Barber, more than an Adagio

Some classical composers are doomed to be remembered mainly for one composition. In some cases, there is some justification for that when looking at the rest of their repertoire (Albinoni, Pachelbel), but it definitely should not happen to one of America's best, Samuel Barber (1910-1981). His main claim to fame is the Adagio for strings, which you may know from movies such as Platoon, The Elephant Man and Amelie, and from famous funerals such as The ones of Einstein and Prince Rainier of Monaco. Personally, I don't think it is his finest composition, and I actually prefer it in the original version, as centre piece of his string quartet. Far less popular, but in my opinion much more rewarding, are his beautiful violin concerto and his songs. His finest hour is the lush and richly textured Knoxville: Summer of 1915, a work for voice and orchestra composed in 1947. The text is taken from a 1938 short prose piece by James Agee.

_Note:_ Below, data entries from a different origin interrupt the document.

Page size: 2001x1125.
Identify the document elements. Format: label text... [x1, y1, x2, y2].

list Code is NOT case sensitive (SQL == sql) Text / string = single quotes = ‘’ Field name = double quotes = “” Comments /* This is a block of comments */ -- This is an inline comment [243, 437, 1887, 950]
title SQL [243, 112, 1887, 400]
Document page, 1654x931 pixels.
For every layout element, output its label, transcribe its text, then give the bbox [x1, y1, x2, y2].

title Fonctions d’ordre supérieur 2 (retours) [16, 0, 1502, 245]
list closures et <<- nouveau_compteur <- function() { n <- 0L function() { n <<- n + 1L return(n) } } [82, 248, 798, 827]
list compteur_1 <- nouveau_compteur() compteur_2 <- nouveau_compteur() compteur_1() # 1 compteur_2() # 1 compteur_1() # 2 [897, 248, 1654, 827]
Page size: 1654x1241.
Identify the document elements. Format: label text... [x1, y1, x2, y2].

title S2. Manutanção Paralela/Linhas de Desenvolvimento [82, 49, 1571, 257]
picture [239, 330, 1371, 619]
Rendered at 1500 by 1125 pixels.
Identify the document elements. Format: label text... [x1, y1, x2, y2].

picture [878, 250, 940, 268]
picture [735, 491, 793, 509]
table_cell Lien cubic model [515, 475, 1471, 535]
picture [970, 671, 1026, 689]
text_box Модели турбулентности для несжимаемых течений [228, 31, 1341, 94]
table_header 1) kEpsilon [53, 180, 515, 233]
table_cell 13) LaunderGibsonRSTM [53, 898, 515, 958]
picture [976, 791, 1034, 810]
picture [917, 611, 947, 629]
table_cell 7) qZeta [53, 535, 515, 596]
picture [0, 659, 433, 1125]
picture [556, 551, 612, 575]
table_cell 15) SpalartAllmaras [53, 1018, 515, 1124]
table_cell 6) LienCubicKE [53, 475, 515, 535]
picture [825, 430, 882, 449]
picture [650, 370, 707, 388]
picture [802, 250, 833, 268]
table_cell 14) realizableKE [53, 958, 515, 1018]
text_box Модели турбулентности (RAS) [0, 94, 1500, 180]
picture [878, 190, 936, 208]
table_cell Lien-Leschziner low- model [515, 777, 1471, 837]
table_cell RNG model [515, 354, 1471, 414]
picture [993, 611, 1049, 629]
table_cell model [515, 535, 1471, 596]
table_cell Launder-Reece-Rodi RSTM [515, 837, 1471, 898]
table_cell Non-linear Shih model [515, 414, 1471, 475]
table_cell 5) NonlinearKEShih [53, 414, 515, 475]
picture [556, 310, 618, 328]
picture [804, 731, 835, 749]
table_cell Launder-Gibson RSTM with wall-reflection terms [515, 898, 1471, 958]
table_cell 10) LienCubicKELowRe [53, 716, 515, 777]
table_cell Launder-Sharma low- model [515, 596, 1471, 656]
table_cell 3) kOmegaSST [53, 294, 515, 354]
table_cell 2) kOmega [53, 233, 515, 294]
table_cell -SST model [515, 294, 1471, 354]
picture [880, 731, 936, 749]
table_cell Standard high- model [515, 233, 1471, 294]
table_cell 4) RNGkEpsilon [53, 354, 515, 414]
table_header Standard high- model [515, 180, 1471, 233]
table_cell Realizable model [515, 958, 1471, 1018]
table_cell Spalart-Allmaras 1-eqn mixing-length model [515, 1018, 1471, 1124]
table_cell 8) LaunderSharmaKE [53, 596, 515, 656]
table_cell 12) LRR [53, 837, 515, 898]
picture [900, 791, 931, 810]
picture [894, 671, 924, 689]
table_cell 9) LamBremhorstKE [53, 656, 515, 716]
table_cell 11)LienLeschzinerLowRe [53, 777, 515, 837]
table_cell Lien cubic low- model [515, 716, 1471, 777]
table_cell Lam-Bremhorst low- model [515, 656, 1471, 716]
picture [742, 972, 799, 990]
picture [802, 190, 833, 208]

The short story is a simple, dreamlike depiction of an evening in the American South, narrated by a child who seems, at times, to transform into an adult; both parts are sung by a solo soprano. The version with Dawn Upshaw will always have a special place in my heart, but Naxos have released a version which is almost as beautiful by Karina Gauvin. Two of the other works on this album are essential Barber as well: his second and third Essay for orchestra (1942/1978), condensed pieces of 10-15 minutes that show off his brilliance in instrumentation. The final composition is a rarity, but a treat: the virtuoso Toccata for organ (played by Thomas Trotter) and orchestra from 1960. Excellent play in all pieces by the Royal Scottish National Orchestra under female conductor Marin Alsop. An essential disc.